Em abril de 2022, o Tribunal de Justiça Alfa deseja contratar aquisição de determinados equipamentos que só podem ser fornecidos por empresa exclusiva. De acordo com o regime jurídico da Lei nº 14.133/2021, tal contratação pelo Tribunal de Justiça Alfa deve ser feita mediante:
- A)inexigibilidade de licitação, mas o Tribunal deverá demonstrar a inviabilidade de competição mediante atestado de exclusividade, contrato de exclusividade, declaração do fabricante ou outro documento idôneo capaz de comprovar que o objeto é fornecido por empresa exclusiva, vedada a preferência por marca específica;
Correta: a exclusividade comprovada caracteriza inexigibilidade de licitação, nos termos do art. 74, I, da Lei 14.133/2021, com vedação de preferência por marca específica.
- B)inexigibilidade de licitação, mas o Tribunal deverá demonstrar a inviabilidade de competição mediante atestado de exclusividade, contrato de exclusividade, declaração do fabricante ou outro documento idôneo capaz de comprovar que o objeto é fornecido por empresa exclusiva, permitida a preferência por marca específica;
Errada: apesar de mencionar inexigibilidade, admite preferência por marca específica, o que contraria a regra legal.
- C)dispensa de licitação, mas o Tribunal deverá demonstrar a inviabilidade de competição mediante atestado de exclusividade, contrato de exclusividade, declaração do fabricante ou outro documento idôneo capaz de comprovar que o objeto é fornecido por empresa exclusiva, vedada a preferência por marca específica;
Errada: exclusividade não gera dispensa, e sim inexigibilidade, pois a competição é inviável.

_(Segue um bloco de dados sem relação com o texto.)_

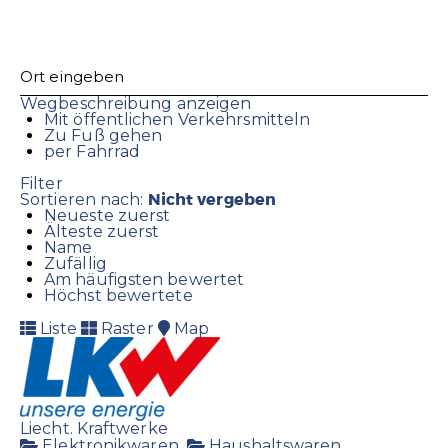
Wegbeschreibung anzeigen
Mit öffentlichen Verkehrsmitteln
Zu Fuß gehen
per Fahrrad
Filter
Nicht vergeben
Sortieren nach:
Neueste zuerst
Älteste zuerst
Name
Zufällig
Am häufigsten bewertet
Höchst bewertete
Liste
Raster
Map
Liecht. Kraftwerke
Elektronikwaren
Haushaltswaren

- D)dispensa de licitação, mas o Tribunal deverá demonstrar a inviabilidade de competição mediante atestado de exclusividade, contrato de exclusividade, declaração do fabricante ou outro documento idôneo capaz de comprovar que o objeto é fornecido por empresa exclusiva, permitida a preferência por marca específica;
Errada: a hipótese não é de dispensa, e a preferência por marca específica também é vedada, salvo exceções legais.

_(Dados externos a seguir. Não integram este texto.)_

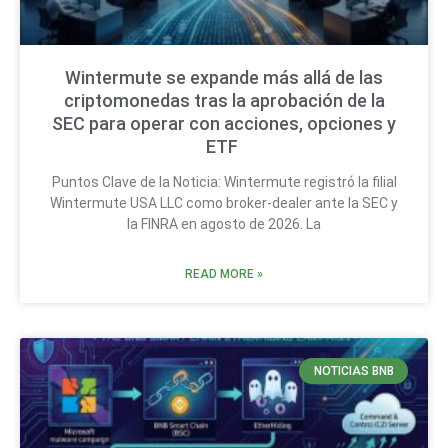
Wintermute se expande más allá de las
criptomonedas tras la aprobación de la
SEC para operar con acciones, opciones y
ETF
Puntos Clave de la Noticia: Wintermute registró la filial
Wintermute USA LLC como broker-dealer ante la SEC y
la FINRA en agosto de 2026. La
READ MORE »
NOTICIAS BNB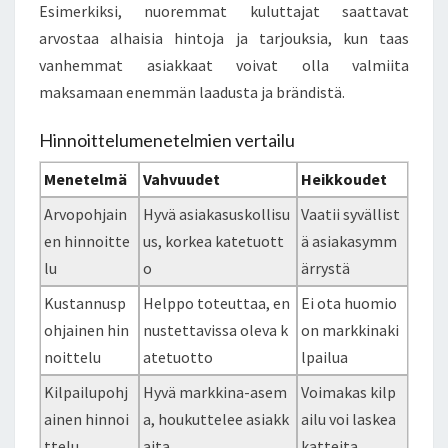
Esimerkiksi, nuoremmat kuluttajat saattavat
arvostaa alhaisia hintoja ja tarjouksia, kun taas
vanhemmat asiakkaat voivat olla valmiita
maksamaan enemmän laadusta ja brändistä.
Hinnoittelumenetelmien vertailu
Menetelmä
Vahvuudet
Heikkoudet
Arvopohjain
Hyvä asiakasuskollisu
Vaatii syvällist
en hinnoitte
us, korkea katetuott
ä asiakasymm
lu
o
ärrystä
Kustannusp
Helppo toteuttaa, en
Ei ota huomio
ohjainen hin
nustettavissa oleva k
on markkinaki
noittelu
atetuotto
lpailua
Kilpailupohj
Hyvä markkina-asem
Voimakas kilp
ainen hinnoi
a, houkuttelee asiakk
ailu voi laskea
ttelu
aita
katteita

- E)prévia licitação, na modalidade diálogo competitivo, para contratação de compra em que a Administração Pública realiza diálogos com licitantes previamente selecionados mediante critérios subjetivos, com o intuito de desenvolver uma ou mais alternativas capazes de atender às suas necessidades, devendo os licitantes apresentar proposta final após o encerramento dos diálogos.
Errada: diálogo competitivo não se aplica a compra de objeto fornecido com exclusividade, além de não ser a modalidade cabível para essa situação.
Gabarito: A
Quando a Administração quer comprar algo que só existe em um fornecedor, não faz sentido abrir disputa entre concorrentes que não existem. Nesses casos, a Lei 14.133/2021 trata a hipótese como inexigibilidade de licitação, porque há inviabilidade de competição. A própria lei exige prova dessa exclusividade por documento idôneo, como atestado de exclusividade, contrato de exclusividade ou declaração do fabricante, exatamente para evitar a velha desculpa do "só tem um mesmo" sem prova concreta. Esse ponto está no art. 74, I, da Lei 14.133/2021. Ou seja: exclusividade comprovada leva à inexigibilidade, não à dispensa. Dispensa é quando a lei autoriza contratar sem licitar por uma razão legal específica, mas ainda haveria, em tese, competição possível. Aqui, a lógica é outra: não há competição para começar. Outro detalhe importante é que, embora o objeto seja fornecido por empresa exclusiva, a Administração não pode escolher marca por preferência pessoal. A lei veda preferência por marca específica, salvo exceções legalmente justificadas. Então, exclusividade não vira carta branca para "quero essa marca porque gosto dela". Por isso, o item A está correto: a contratação deve ocorrer por inexigibilidade, com comprovação formal da exclusividade, e sem preferência indevida por marca.